Tuesday, November 20, 2012

Chicken Corn Chowder

My kids are not big soup eaters, but they will eat chowders. 
I guess it has something to do with actually getting food on their spoons.

Their favorite chowder is chicken corn chowder. It has all their favorite things in it; chicken, corn and potatoes.

Chicken Corn Chowder

9 medium-large chicken breasts
16 oz frozen corn
2-3 cans creamed corn
6-9 hard boiled eggs, sliced (I only use the whites)
2 - 32oz boxes chicken broth
9 medium-large potatoes

1. In a large stockpot, boil the chicken breasts until cooked through.
2. Once the chicken is cooked, shred the chicken. You can check out a super easy way to shred chicken here.
3. Peel and cube the potatoes.
4. Pour the chicken stock in a large stock pot and add the cubed potatoes to it.
5. Boil the potatoes until they are easy to poke with a fork, about 30 minutes.
6. Remove and reserve 2-3 cups of the chicken stock used to boil the potatoes, leave the potatoes and remaining chicken stock in the pot.
7. Add corn, creamed corn, shredded chicken, and eggs to the potatoes and simmer until you get the consistency you want.
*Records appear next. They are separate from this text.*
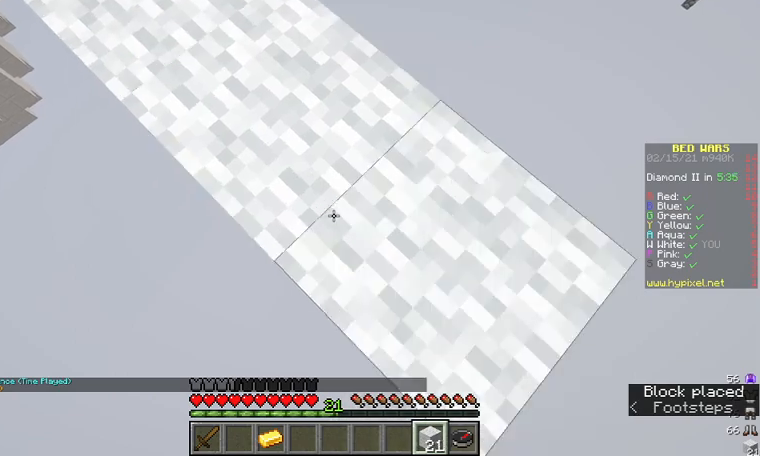
Gameplay with keyboard and mouse; each line is a JSON object with the keys and mouse buttons held at the frame after it. "events" lists presses ("down") and releases ("up") of "a", "d", "s", "w", "mouse_left" and "mouse_right" between this image and that frame as [ms after this image, input, new state], when the widget could be followed in between. "mouse_left", "mouse_right" = the "left", "right" buttons of the "mouse" list. No other keys are recorded. Fast repeated clicks can show as one long hold. Mouse movement is not recorded.
{"keys": ["d", "s"], "mouse": [], "events": [[100, "mouse_right", "up"], [333, "mouse_right", "down"], [467, "mouse_right", "up"]]}
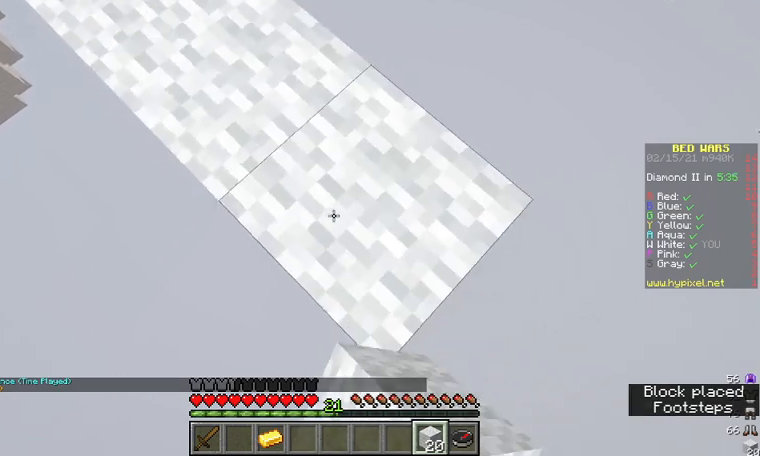
{"keys": ["d", "s"], "mouse": ["right"], "events": [[167, "mouse_right", "down"], [300, "mouse_right", "up"], [500, "mouse_right", "down"]]}
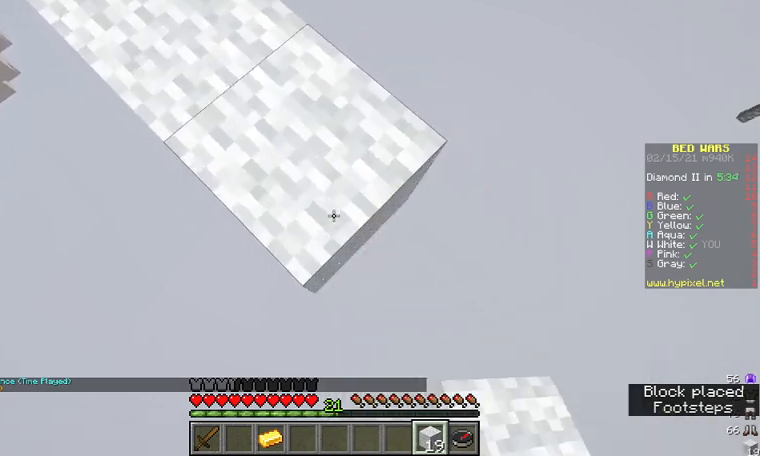
{"keys": ["d", "s"], "mouse": [], "events": [[167, "mouse_right", "up"], [367, "mouse_right", "down"], [500, "mouse_right", "up"]]}
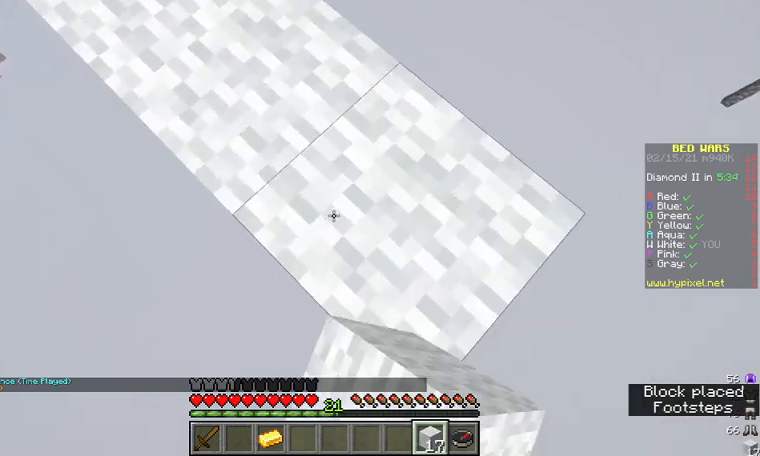
{"keys": ["d", "s"], "mouse": [], "events": [[233, "mouse_right", "down"], [333, "mouse_right", "up"]]}
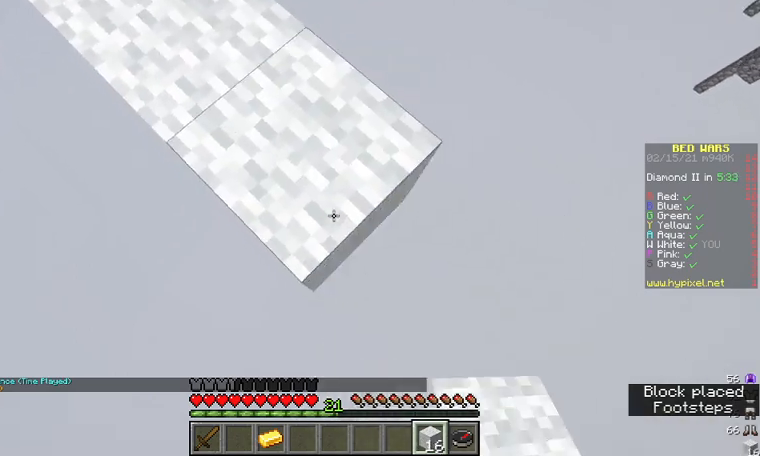
{"keys": ["d", "s"], "mouse": ["right"], "events": [[67, "mouse_right", "down"], [233, "mouse_right", "up"], [433, "mouse_right", "down"]]}
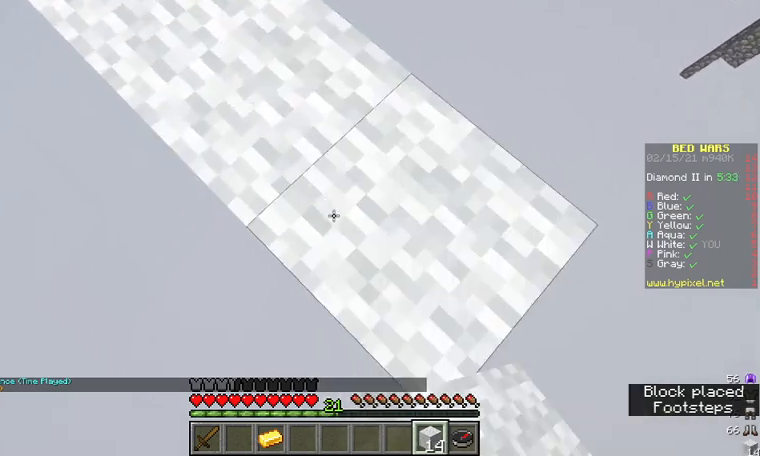
{"keys": ["d", "s"], "mouse": [], "events": [[33, "mouse_right", "up"], [267, "mouse_right", "down"], [400, "mouse_right", "up"]]}
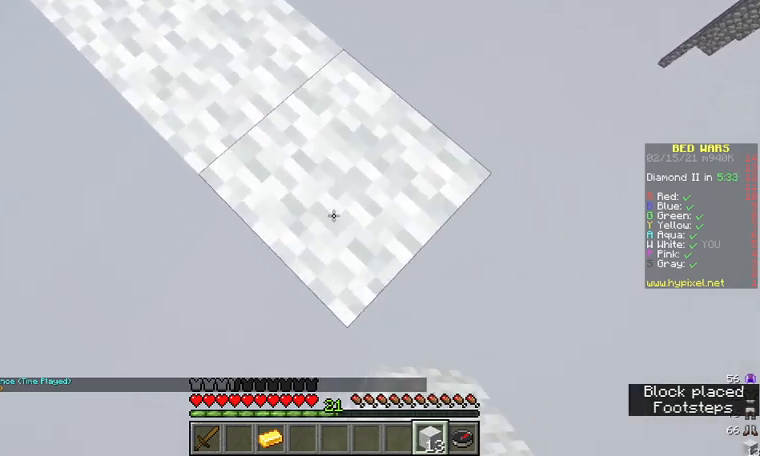
{"keys": ["d", "s"], "mouse": ["right"], "events": [[133, "mouse_right", "down"], [267, "mouse_right", "up"], [467, "mouse_right", "down"]]}
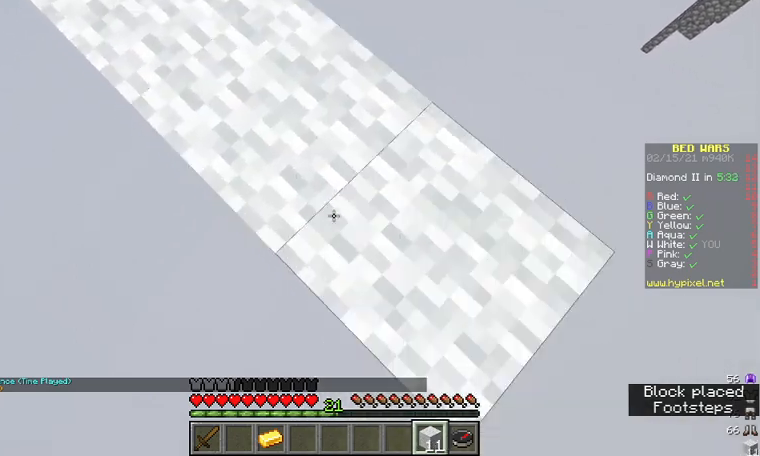
{"keys": ["d", "s"], "mouse": [], "events": [[133, "mouse_right", "up"], [333, "mouse_right", "down"], [467, "mouse_right", "up"]]}
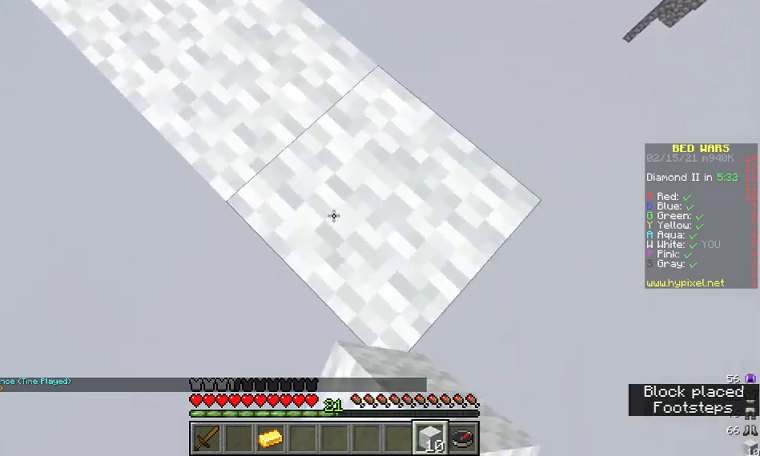
{"keys": ["d", "s"], "mouse": [], "events": [[200, "mouse_right", "down"], [300, "mouse_right", "up"]]}
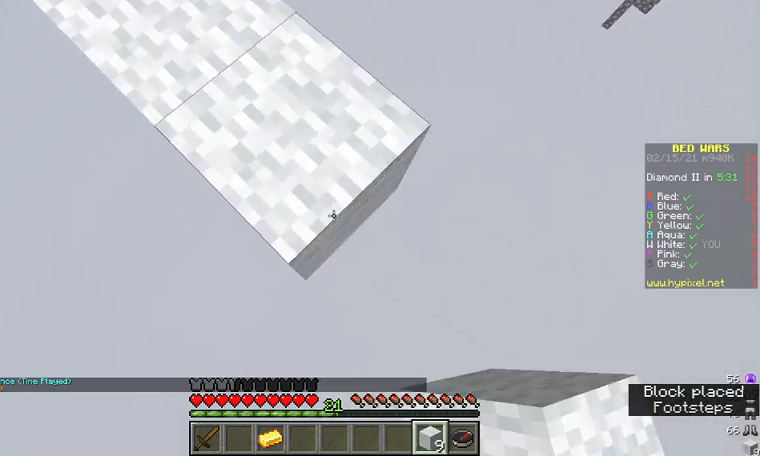
{"keys": ["d", "s"], "mouse": ["right"], "events": [[67, "mouse_right", "down"], [167, "mouse_right", "up"], [433, "mouse_right", "down"]]}
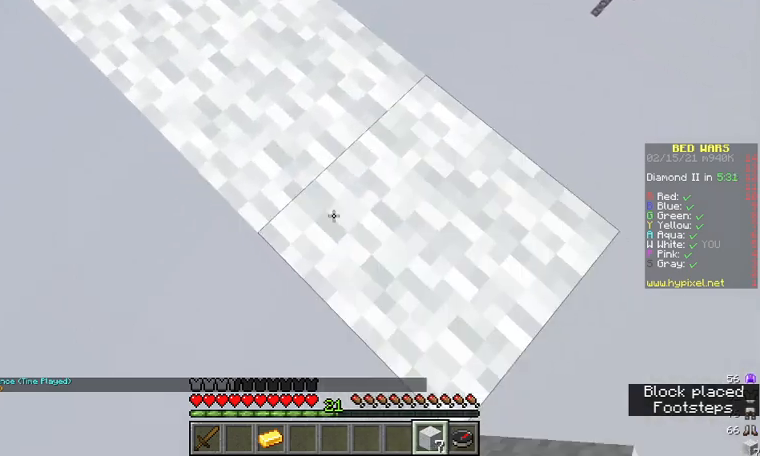
{"keys": ["d", "s"], "mouse": [], "events": [[33, "mouse_right", "up"], [267, "mouse_right", "down"], [400, "mouse_right", "up"]]}
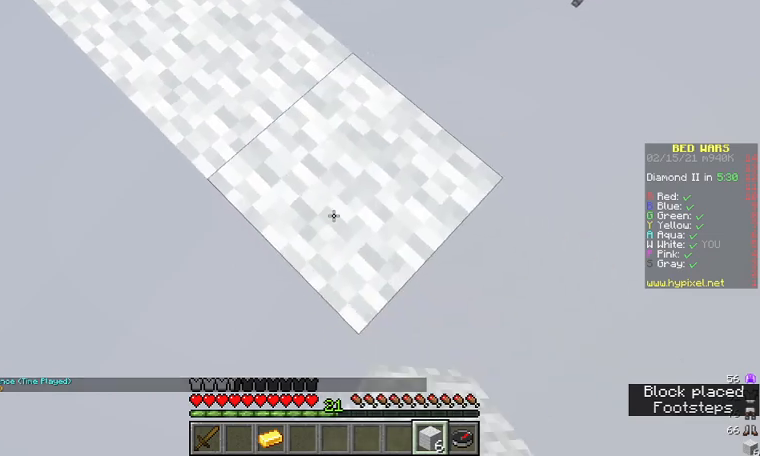
{"keys": ["d", "s"], "mouse": ["right"], "events": [[133, "mouse_right", "down"], [267, "mouse_right", "up"], [467, "mouse_right", "down"]]}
If you would like it thinner use the reserved chicken broth here, if not you may discard the leftover chicken broth.
8. Season with salt and pepper to taste.
9. Serve with crackers, and enjoy!

Note: This chowder freezes very well, but I recommend leaving the egg out, because the egg white does not freeze well. You can add the eggs after you thaw the chowder or leave it out all together.